-- Start DATASET EXCERPTS --
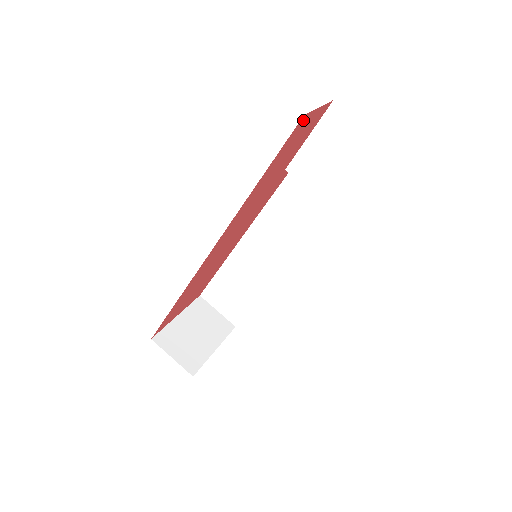
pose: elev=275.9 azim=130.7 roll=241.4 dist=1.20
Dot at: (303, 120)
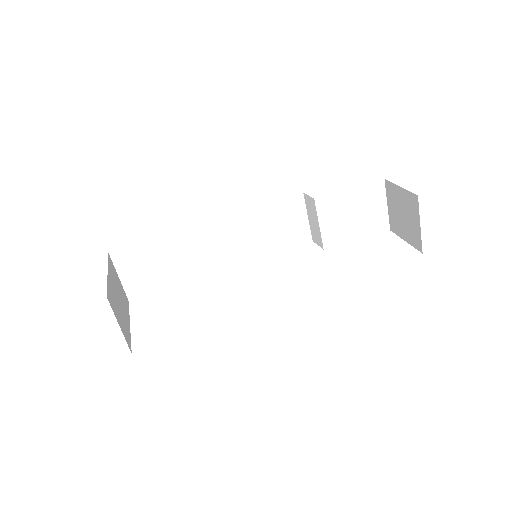
Dot at: occluded
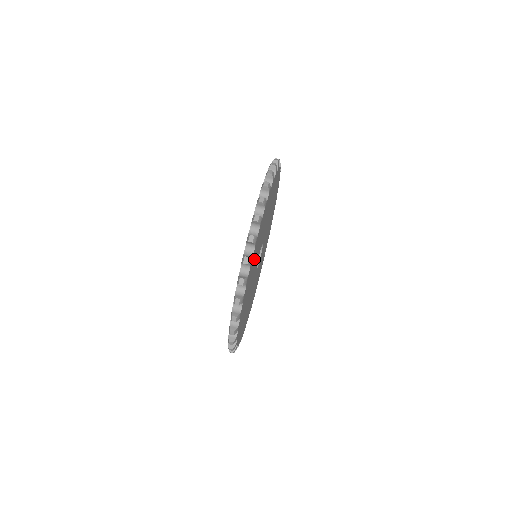
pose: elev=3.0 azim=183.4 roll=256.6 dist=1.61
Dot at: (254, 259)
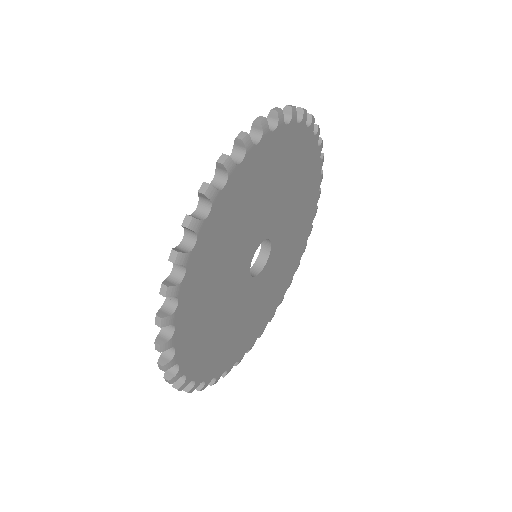
Dot at: (232, 219)
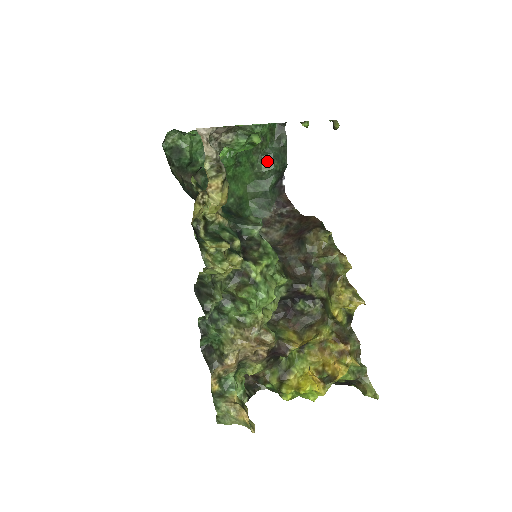
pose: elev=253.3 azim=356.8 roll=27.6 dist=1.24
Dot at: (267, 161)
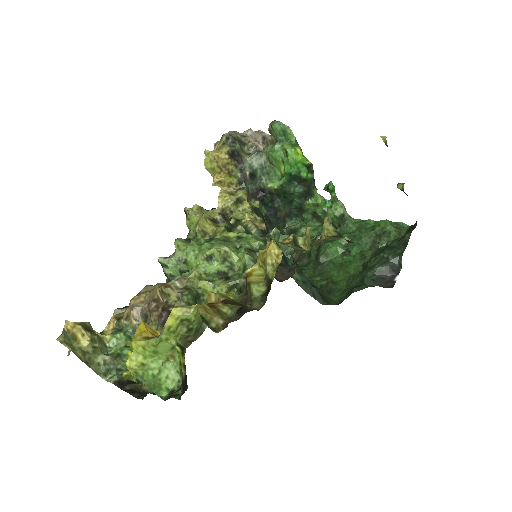
Dot at: (379, 252)
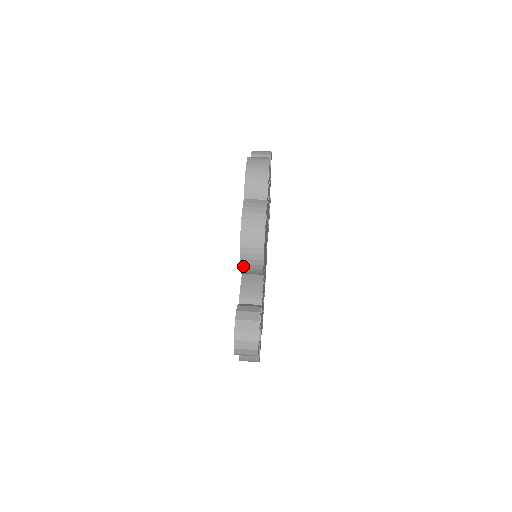
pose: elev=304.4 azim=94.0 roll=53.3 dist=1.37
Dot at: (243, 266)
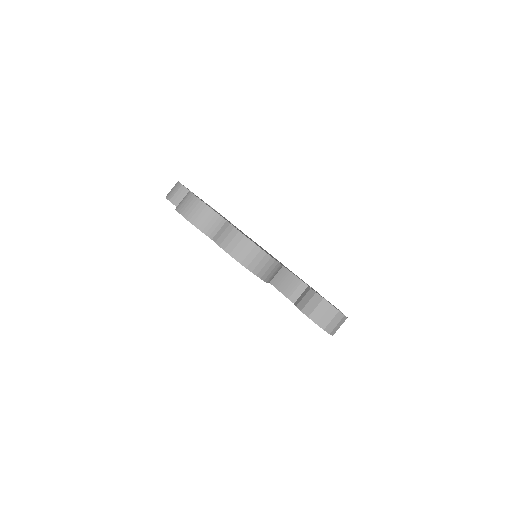
Dot at: (267, 279)
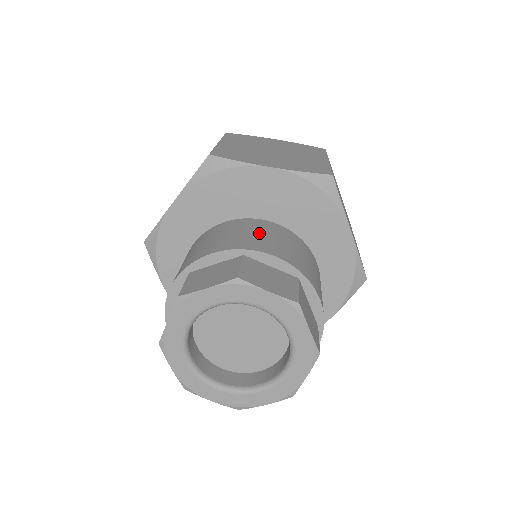
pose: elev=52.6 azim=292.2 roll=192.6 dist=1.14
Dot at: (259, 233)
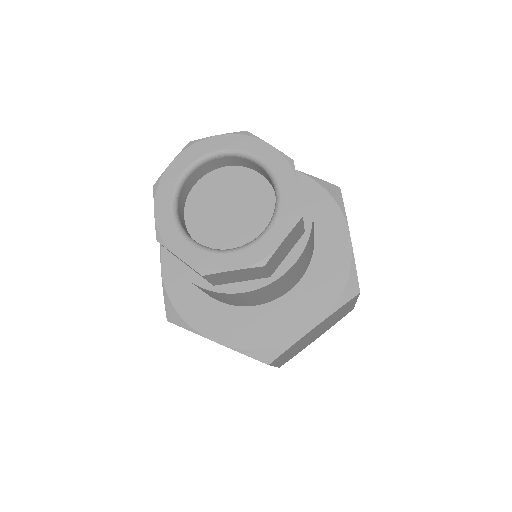
Dot at: occluded
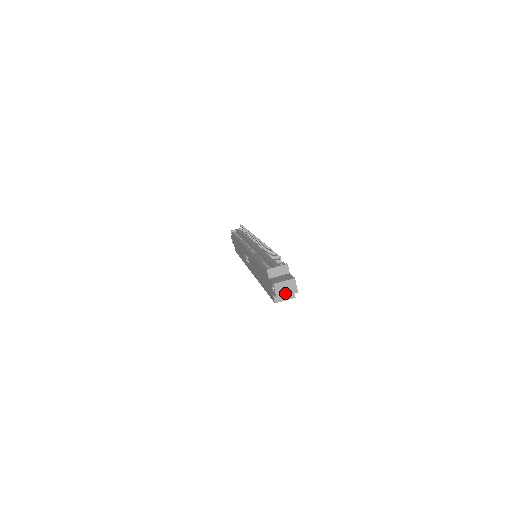
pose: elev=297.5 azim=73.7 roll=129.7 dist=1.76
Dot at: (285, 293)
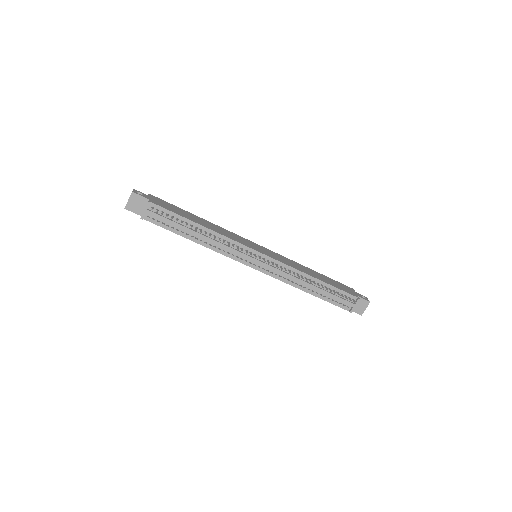
Dot at: occluded
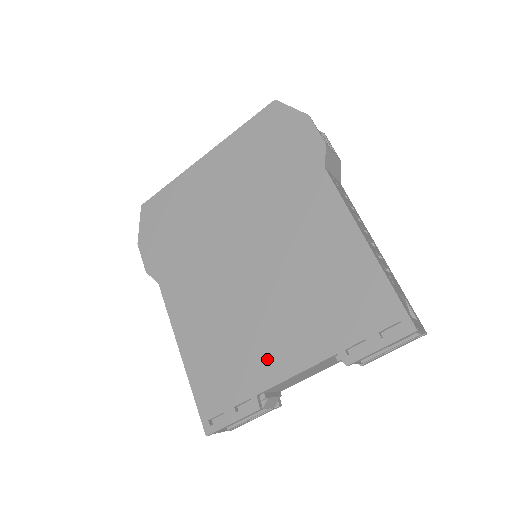
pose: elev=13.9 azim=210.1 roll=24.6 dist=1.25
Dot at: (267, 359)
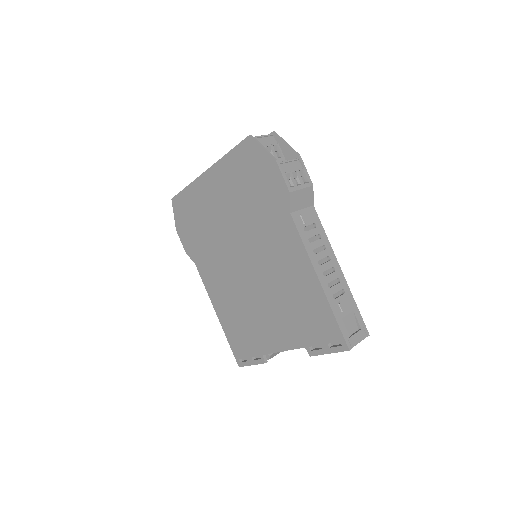
Dot at: (266, 336)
-- End DATASET EXCERPTS --
* **PROBLEM TO WORK ON**:
Please copy every line of the rows above word for word, leaving the pictures out.

* **REPLY TO THE EXERCISE**:
pose: elev=275.9 azim=130.7 roll=241.4 dist=1.20
Dot at: (303, 120)
Dot at: occluded
pose: elev=3.0 azim=183.4 roll=256.6 dist=1.61
Dot at: (254, 259)
Dot at: (232, 219)
pose: elev=253.3 azim=356.8 roll=27.6 dist=1.24
Dot at: (267, 161)
Dot at: (379, 252)
pose: elev=304.4 azim=94.0 roll=53.3 dist=1.37
Dot at: (243, 266)
Dot at: (267, 279)
pose: elev=52.6 azim=292.2 roll=192.6 dist=1.14
Dot at: (259, 233)
Dot at: occluded
pose: elev=297.5 azim=73.7 roll=129.7 dist=1.76
Dot at: (285, 293)
Dot at: occluded
pose: elev=13.9 azim=210.1 roll=24.6 dist=1.25
Dot at: (267, 359)
Dot at: (266, 336)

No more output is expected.